Le vizir m’avait fait livrer une partie des grains attribués par le sultan et je devais aller à Amrouha chercher le reste. Mes employés se plaignaient également des malhonnêtetés du gouverneur local, alors j’y suis allé moi-même. Il y a trois jours de marche depuis Delhi et on était à la saison des pluies. J’ai été reçu par le qadi de la localité. Le gouverneur, lui, se trouvait dans un village de l’autre côté du Sérou. On ne doit pas boire l’eau de ce fleuve pendant la saison des pluies car il vient de l’Himalaya et passe sur des reptiles venimeux. Ceux qui en boivent meurent aussitôt. La montagne est longue de trois mois de marche. A son pied se trouve le Tibet où on trouve les gazelles qui donnent le musc. Une querelle opposait le gouverneur et le commandant des troupes. Le vizir m’a demandé d’examiner l’affaire et d’envoyer à Delhi celui des deux qui avait tort. J’ai fait fouetter un serviteur accusé de vol chez le trésorier et qui avait avoué avoir consommé du vin. Je suis ensuite rentré à Delhi après une absence de deux mois, laissant sur place quelques compagnons chargés de récupérer les grains promis par le sultan. En Inde, la bête de somme est le bœuf et non l’âne. D’ailleurs les ânes locaux sont très petits.

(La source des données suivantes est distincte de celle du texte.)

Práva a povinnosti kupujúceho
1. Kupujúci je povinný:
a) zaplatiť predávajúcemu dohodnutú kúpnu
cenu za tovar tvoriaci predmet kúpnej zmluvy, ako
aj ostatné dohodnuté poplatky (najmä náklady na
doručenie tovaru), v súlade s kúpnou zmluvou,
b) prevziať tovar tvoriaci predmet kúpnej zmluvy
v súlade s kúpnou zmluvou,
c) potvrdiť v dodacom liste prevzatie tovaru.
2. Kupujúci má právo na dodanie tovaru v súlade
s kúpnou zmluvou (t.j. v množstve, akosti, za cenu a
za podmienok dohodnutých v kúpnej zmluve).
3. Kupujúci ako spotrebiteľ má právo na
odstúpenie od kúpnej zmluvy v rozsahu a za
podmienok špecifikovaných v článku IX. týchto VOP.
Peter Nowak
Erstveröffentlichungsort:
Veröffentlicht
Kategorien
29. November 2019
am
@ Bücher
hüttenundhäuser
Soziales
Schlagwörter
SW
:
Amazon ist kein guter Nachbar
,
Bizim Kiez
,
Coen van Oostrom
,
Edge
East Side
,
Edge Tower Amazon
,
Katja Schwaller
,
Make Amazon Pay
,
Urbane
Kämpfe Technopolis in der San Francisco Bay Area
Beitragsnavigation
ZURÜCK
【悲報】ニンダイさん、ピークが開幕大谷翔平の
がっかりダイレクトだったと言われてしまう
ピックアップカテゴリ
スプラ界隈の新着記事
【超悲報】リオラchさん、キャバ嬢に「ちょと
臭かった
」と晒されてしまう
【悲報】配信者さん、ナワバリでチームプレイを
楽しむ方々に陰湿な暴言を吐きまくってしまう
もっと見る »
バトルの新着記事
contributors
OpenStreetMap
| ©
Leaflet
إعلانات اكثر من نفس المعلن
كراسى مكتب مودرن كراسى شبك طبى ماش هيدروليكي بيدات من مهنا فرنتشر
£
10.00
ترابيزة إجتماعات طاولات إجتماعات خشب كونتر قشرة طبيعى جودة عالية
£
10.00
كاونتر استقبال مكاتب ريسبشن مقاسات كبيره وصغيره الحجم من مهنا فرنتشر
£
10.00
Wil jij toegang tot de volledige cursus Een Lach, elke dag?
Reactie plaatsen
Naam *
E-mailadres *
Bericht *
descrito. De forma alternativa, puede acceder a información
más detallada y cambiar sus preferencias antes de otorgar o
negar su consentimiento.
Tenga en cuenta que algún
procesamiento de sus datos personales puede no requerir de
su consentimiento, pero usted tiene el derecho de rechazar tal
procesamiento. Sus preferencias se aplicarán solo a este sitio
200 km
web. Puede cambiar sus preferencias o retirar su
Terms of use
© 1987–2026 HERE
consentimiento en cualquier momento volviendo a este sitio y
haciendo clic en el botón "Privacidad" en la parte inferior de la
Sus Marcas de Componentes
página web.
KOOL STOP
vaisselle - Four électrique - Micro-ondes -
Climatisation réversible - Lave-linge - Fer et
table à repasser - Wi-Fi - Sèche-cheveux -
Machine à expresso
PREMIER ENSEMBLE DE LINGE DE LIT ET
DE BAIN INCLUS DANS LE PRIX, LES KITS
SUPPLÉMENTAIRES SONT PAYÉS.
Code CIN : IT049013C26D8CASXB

A son départ, un important personnage m’avait remis en dépôt une grosse somme d’argent dont je m’étais servi. Mais, à mon retour à Delhi, j’ai appris que la somme devait être transférée à un adjoint du vizir plus tôt que je ne l’avais imaginé. J’ai réussi à restituer un tiers de la somme et je suis retourné chez moi très ennuyé. J’ai vendu à une connaissance plusieurs bêtes qu’il estima à trois mille dinars mais il en retint deux mille que je lui devais déjà. De plus en plus gêné, j’ai voulu vendre encore des bêtes et des esclaves à un prince de mes amis. Celui-ci m’a renvoyé mon bien et m’a donné gracieusement de quoi rembourser ma dette, à mon très grand soulagement. Après que la peste se soit déclarée dans son armée, le sultan était retourné à Daoulet Abad puis s’était installé près du Gange. Je l’y ai rejoint et je suis rentré à Delhi avec lui.

Mais j’ai attiré la colère de Mohammed shah en rendant visite à un certain cheikh qui a été par la suite emprisonné. J’ai alors moi aussi été gardé par des esclaves du sultan. Très inquiet, j’ai passé une semaine en jeûne et en prières. La mort du cheikh m‘a finalement sauvé. Mais j’avais eu très peur et j’ai renoncé volontairement au service du sultan. J’ai abandonné mes biens à mes compagnons et je suis resté pendant cinq mois comme simple derviche auprès d’un cheikh. Le sultan était alors dans le Sind. Apprenant tout cela, il m’a invité à reprendre mes fonctions de qadi. Mais j’ai refusé et j’ai demandé la permission de retourner en Arabie. Il a finalement accepté. On était en jumada thani de l’année 742 (décembre 1341). J’ai encore passé deux mois en jeûne. Et puis le sultan m’a fait de nouveau chercher et j’ai accepté ses présents tout en gardant en souvenir ma tenue de derviche. Il me demandait d’être son ambassadeur auprès du roi de Chine, connaissant mon amour pour les voyages.